The taxpayer is a real estate developer, broker and appraiser. He donated a half-dozen properties to charity.

Now, get this:

Everyone agreed that the donations had been made.

Everyone agreed that the properties were worth millions of dollars.

However, Form 8283–which has to be used by anyone making more than $500 in non-cash contributions for the year–was filed without an independent appraisal, which is necessary for gifts of more than $5,000. (The taxpayer, being a real estate expert, figured he could value the property himself.)

Since there was no independent appraisal, there was nobody to sign the Declaration of Appraiser.

The return also didn’t have adequate information attached about how much had been paid for the properties, how they’d been acquired, and other details.

Form 8283 can be a time-consuming pill, and I’ll admit that every year I’ll have clients complain about all the information I need them to provide for taking deductions for non-cash contributions. (No, I don’t have any clients giving anything like $18 million to charity.) But this case brings home the fact that in the eyes of the IRS, you need more than just good intentions to take deductions.

If you want to read it and weep, you can go to a summary of the case here, or get The Wall Street Journal’s take on it. Or, you can read the entire 26-page decision of the U.S. Tax Court.
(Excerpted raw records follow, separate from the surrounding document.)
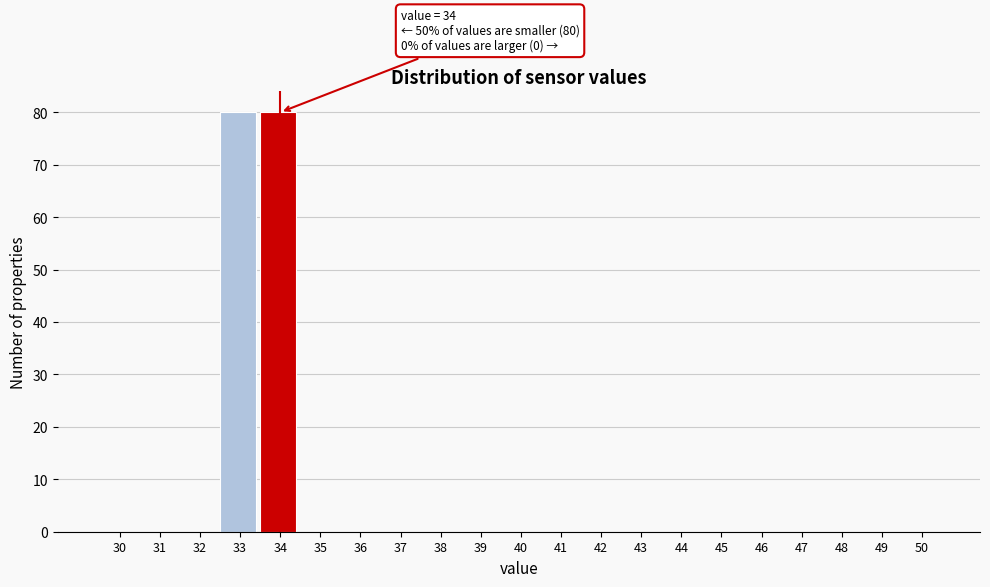

Reading left to right, what are all the values shown in this chart?

30=0	31=0	32=0	33=80	34=80	35=0	36=0	37=0	38=0	39=0	40=0	41=0	42=0	43=0	44=0	45=0	46=0	47=0	48=0	49=0	50=0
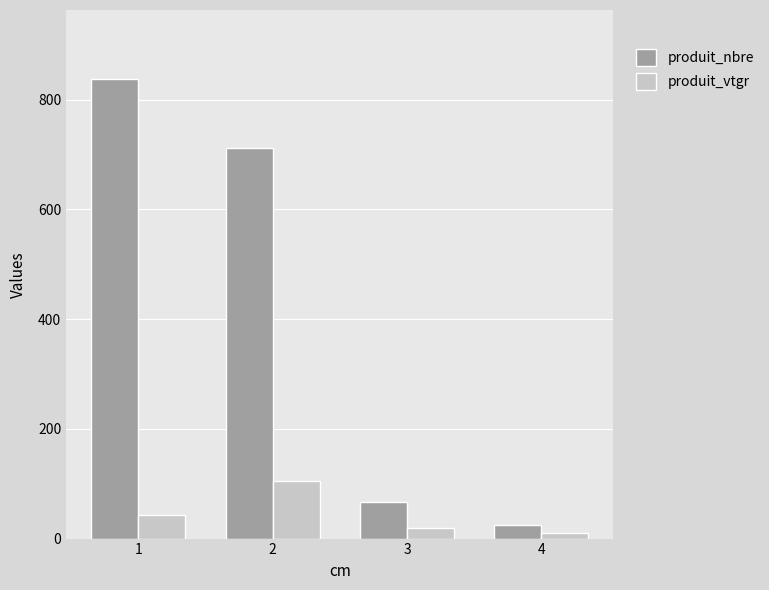

Is the value of produit_nbre at 1 greater than the value of produit_vtgr at 1?

Yes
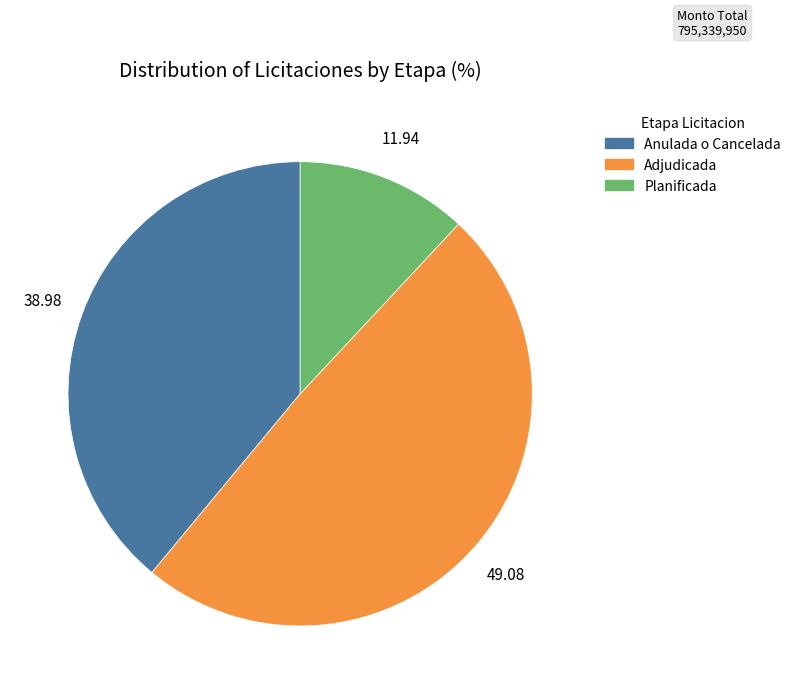

How many slices are in this pie chart?

3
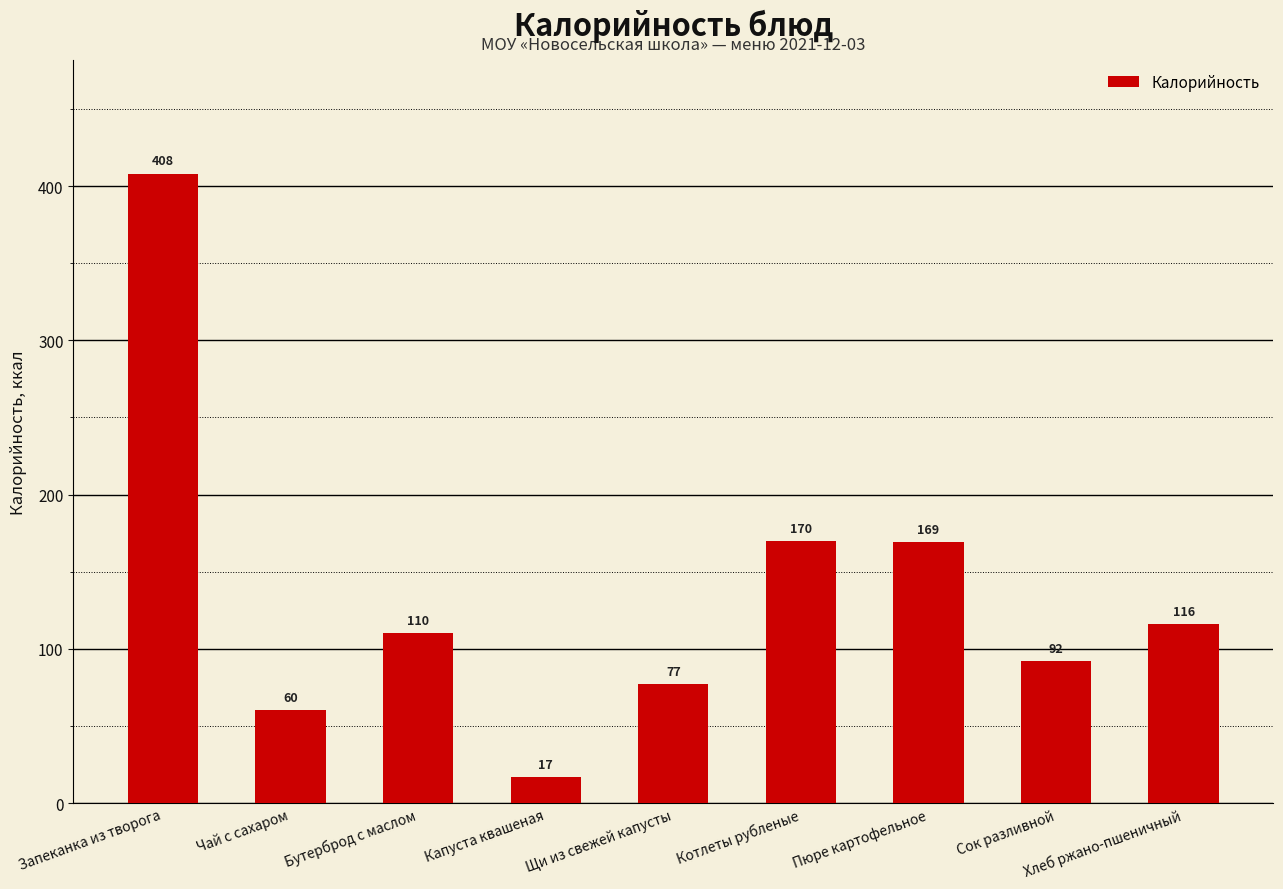

Rank the categories by value from highest to lowest.

Запеканка из творога, Котлеты рубленые, Пюре картофельное, Хлеб ржано-пшеничный, Бутерброд с маслом, Сок разливной, Щи из свежей капусты, Чай с сахаром, Капуста квашеная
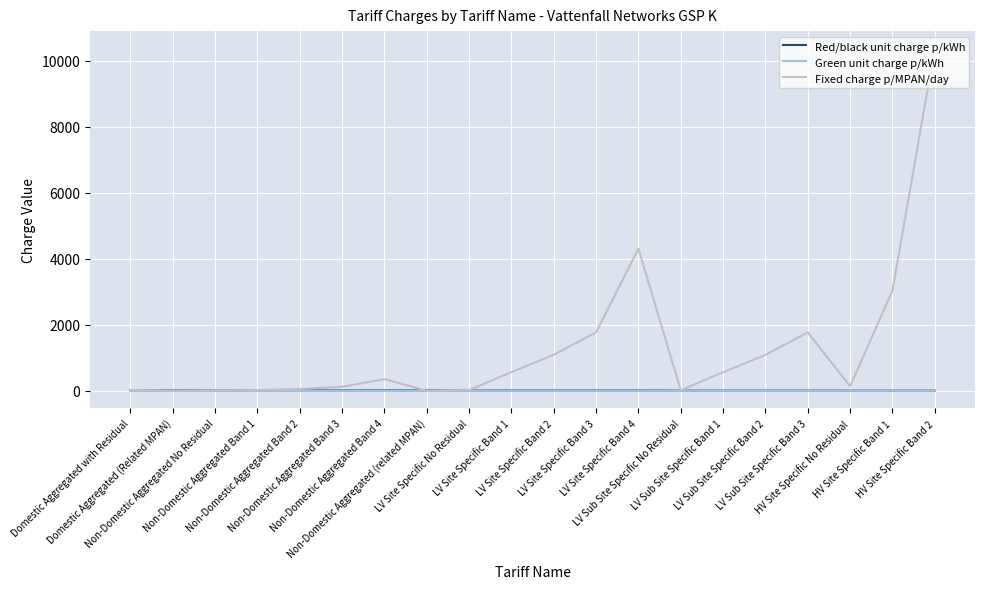

At how many categories does at least one series exceed 1233?

5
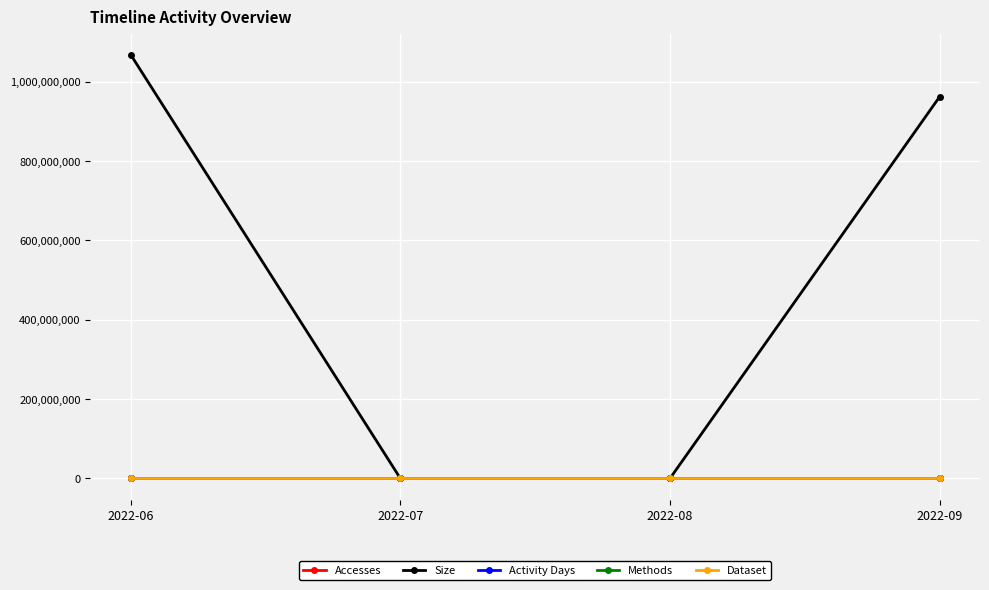

What is the maximum value for Activity Days?

2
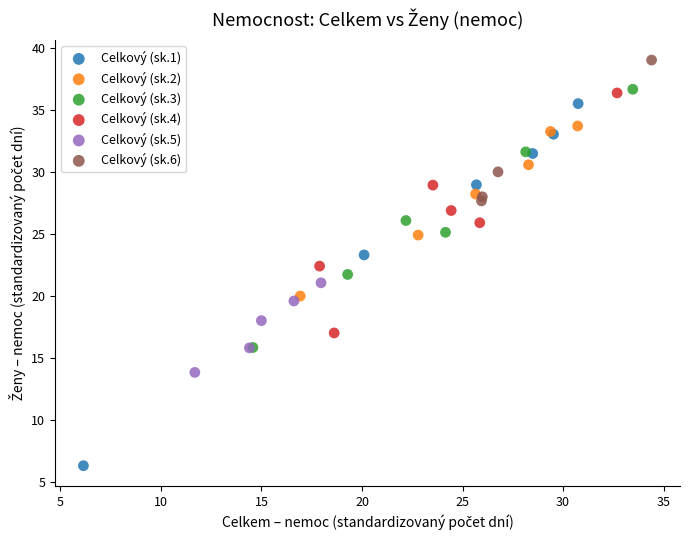

Which series contains the highest Y value?

Celkový (sk.6)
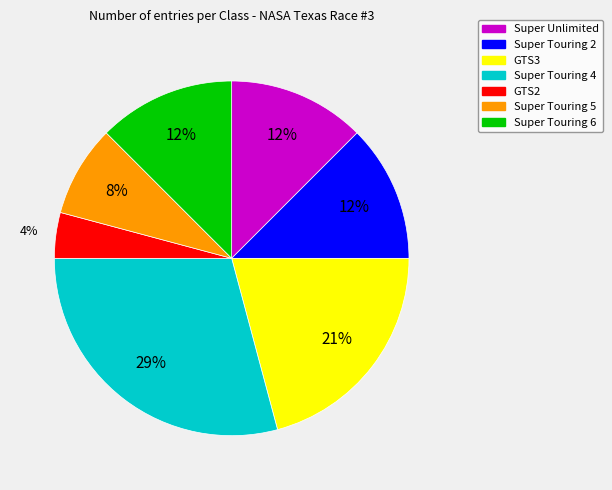

Is it true that Super Touring 6 is 2% of the pie?

False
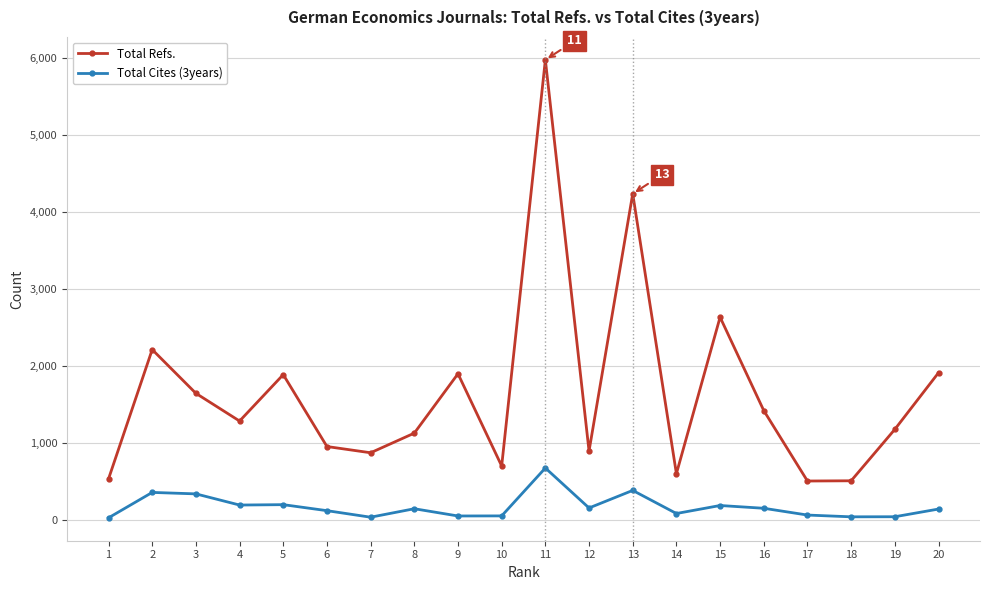

True or false: Total Cites (3years) and Total Refs. intersect in this chart.

False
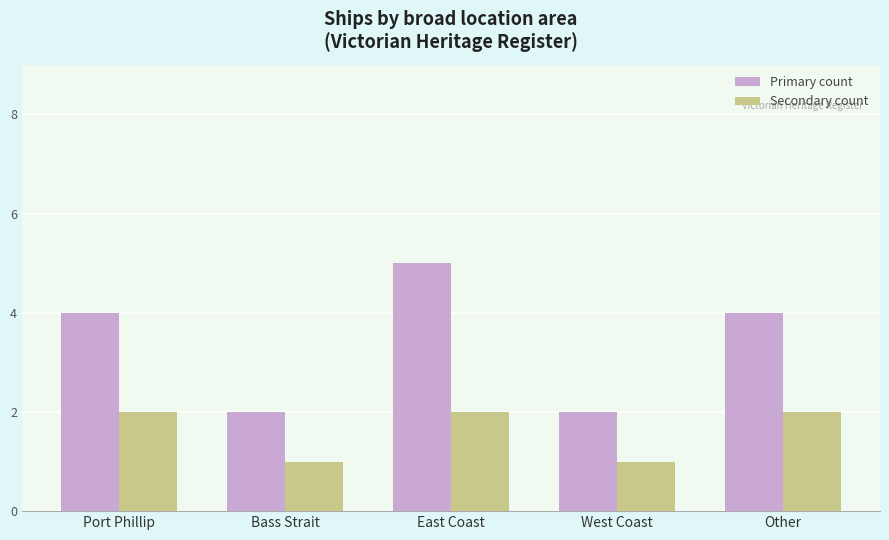

Which series has the largest total across all categories?

Primary count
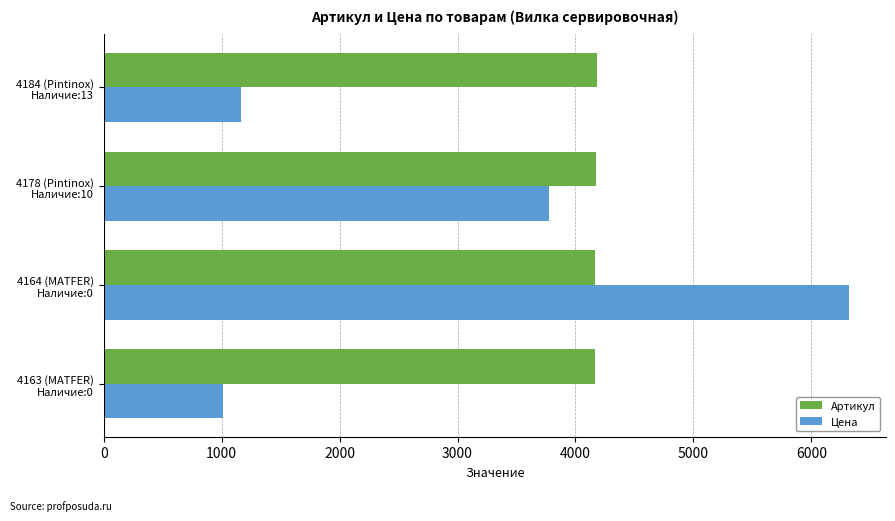

Which series has the largest range (max minus min)?

Цена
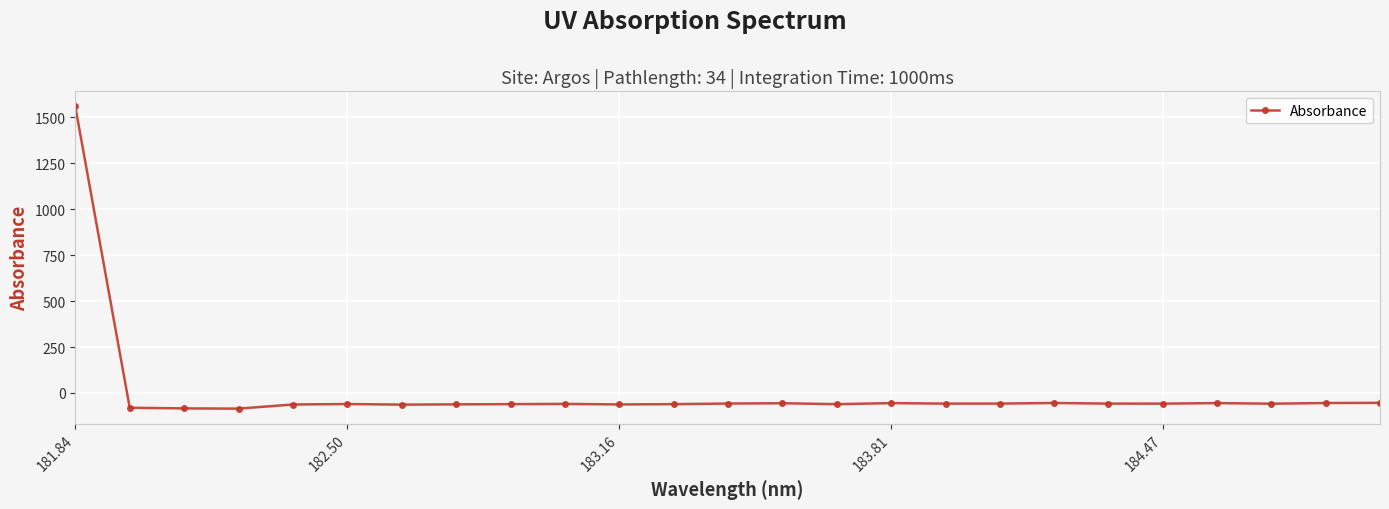

What is the value of the 24th point from the left?

-54.6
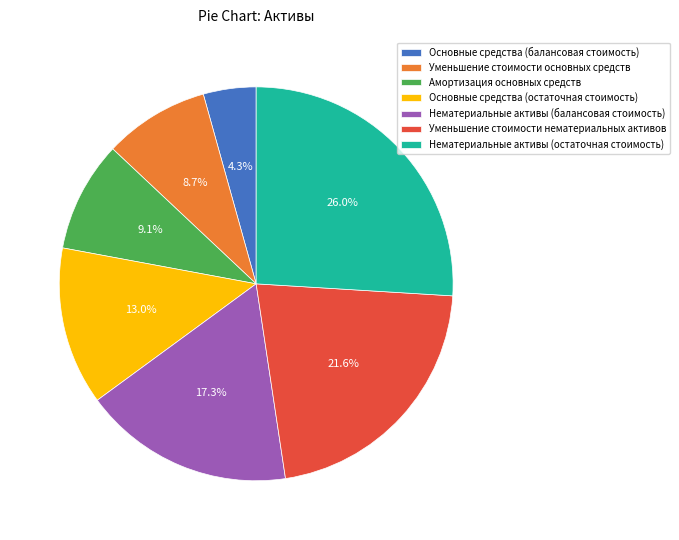

To the nearest percent, what is the average slice percentage?

14%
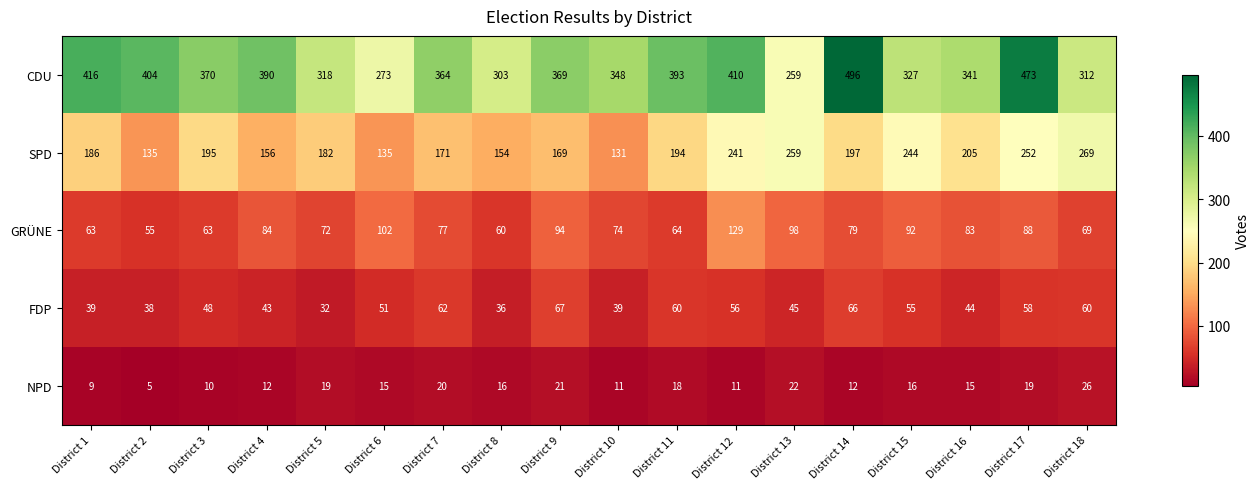

At which label is CDU closest to 377?

District 3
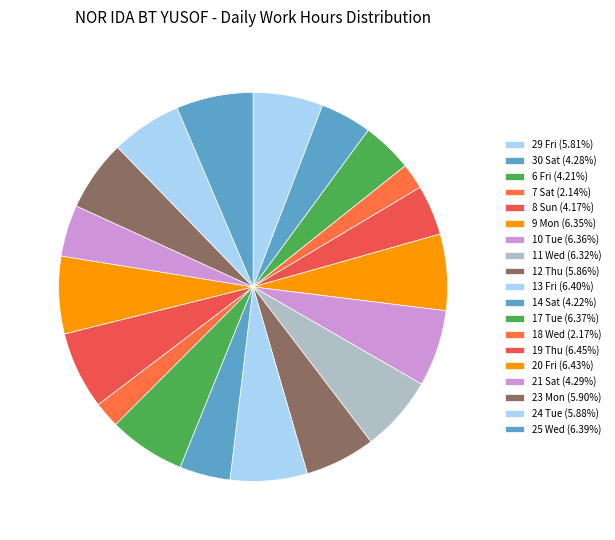

Does any single category account for the majority?

No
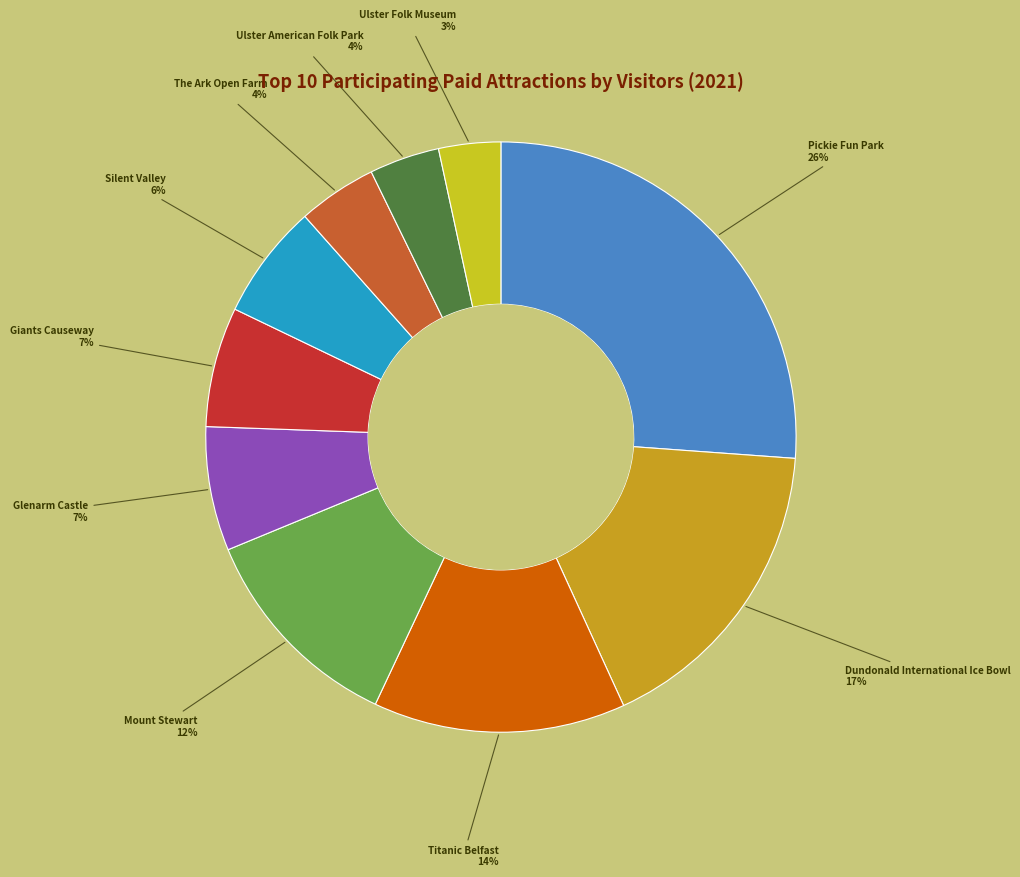

Count the number of slices in the pie.

10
Arranging a tax-deductible fire

Ever want to help support your local fire department? Several taxpayers over the years have done just that, by allowing the fire department to use their house for training purposes, including–yes–burning down the house.

Why would someone do that? Well, for the tax benefit! No kidding. The idea is that you get to deduct the fair market value of the house as a charitable contribution. And, hey, if you’ve been planning on demolishing that structure so you can build something else, well, all the better–right?

Wrong, says the IRS. Several taxpayers have been unsuccessful in trying to claim this deduction, including the case earlier this summer of Upen and Avanti Patel, who claimed a $339,504 charitable contribution for letting the Fairfax, Virgina, fire department raze their house. The Patels bought the house planning to demolish it. The IRS’s successful stance was that the Patels did not give away the property; they only allowed the fire department to have use of the structure for training purposes, which was at best a license or a partial (nondeductible) gift.

You can read law professor Paul Caron’s tax blog summary, or read the whole case yourself if you’re getting your inner tax geek on.

One interesting note: The Tax Court’s decision was 9-8, indicating that someone trying this may not necessarily see their deduction goes up in flames (sorry!) In fact, former Oregon Republican gubernatorial nominee Chris Dudley got a lot of heat (double-sorry!!) when The Oregonian reported during his campaign that he’d reported a $350,000 charitable contribution after the local fire department burned down his house back in 2004. He replaced the house with an 8,500-square-foot mansion.